*** Block opens ***

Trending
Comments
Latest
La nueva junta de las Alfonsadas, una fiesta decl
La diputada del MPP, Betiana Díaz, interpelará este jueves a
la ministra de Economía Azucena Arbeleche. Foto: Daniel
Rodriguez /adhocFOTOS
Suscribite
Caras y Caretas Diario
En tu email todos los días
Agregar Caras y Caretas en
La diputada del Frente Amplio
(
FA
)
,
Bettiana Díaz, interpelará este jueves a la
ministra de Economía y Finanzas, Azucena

*** Block closes ***

■ What to do: Indicate how many lines in the records above include the word "ministra", giving no other content.

■ Response area: 2